Search code examples
javaurluriurl-encoding

Preserving escaped characters when constructing URIs in Java


The documentation for java.net.URI specifies that

For any URI u that ... and that does not encode characters except those that must be quoted, the following identities also hold...

But what about URIs that do encode characters that don't need to be quoted?

URI test1 = new URI("http://foo.bar.baz/%E2%82%AC123");
URI test2 = new URI(test1.getScheme(), test1.getUserInfo(), test1.getHost(), test1.getPort(), test1.getPath(), test1.getQuery(), test1.getFragment());
assert test1.equals(test2); // blows up

This fails, because what test2 comes out as, is http://foo.bar.baz/€123 -- with the escaped characters un-escaped.
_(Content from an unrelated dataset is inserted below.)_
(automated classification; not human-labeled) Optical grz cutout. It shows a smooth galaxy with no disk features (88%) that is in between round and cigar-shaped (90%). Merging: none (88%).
My question, then, is: how can I construct a URI equal to test1 -- preserving the escaped characters -- out of its components? It's no good using getRawPath() instead of getPath(), because then the escaping characters themselves get escaped, and you end up with http://foo.bar.baz/%25E2%2582%25AC123.

Additional notes:

  1. Don't ask why I need to preserve escaped characters that in theory don't need to be escaped -- trust me, you don't want to know.
  2. In reality I don't want to preserve all of the original URL, just most of it -- possibly replacing the host, port, protocol, even parts of the path, so new URI(test1.toString()) is not the answer. Maybe the answer is to do everything with strings and replicate the URI class's ability to parse and construct URIs in my own code, but that seems daft.

Updated to add:

Note that the same issue exists with query parameters etc. -- it's not just the path.


Solution

  • I think this hack will work for you:

        URI test1 = new URI("http://foo.bar.baz/example%E2%82%AC123");
    URI test2 = new URI(test1.getScheme(),
                        test1.getUserInfo(),
                        test1.getHost(),
                        test1.getPort(),
                        test1.getPath(),
                        test1.getQuery(),
                        test1.getFragment());
    
    test2 = new URI(test2.toASCIIString());
    
    assert test1.equals(test2);
    
    System.out.println(test1);
    System.out.println(test2);
    

    }

    I use an additional step using toASCIIString()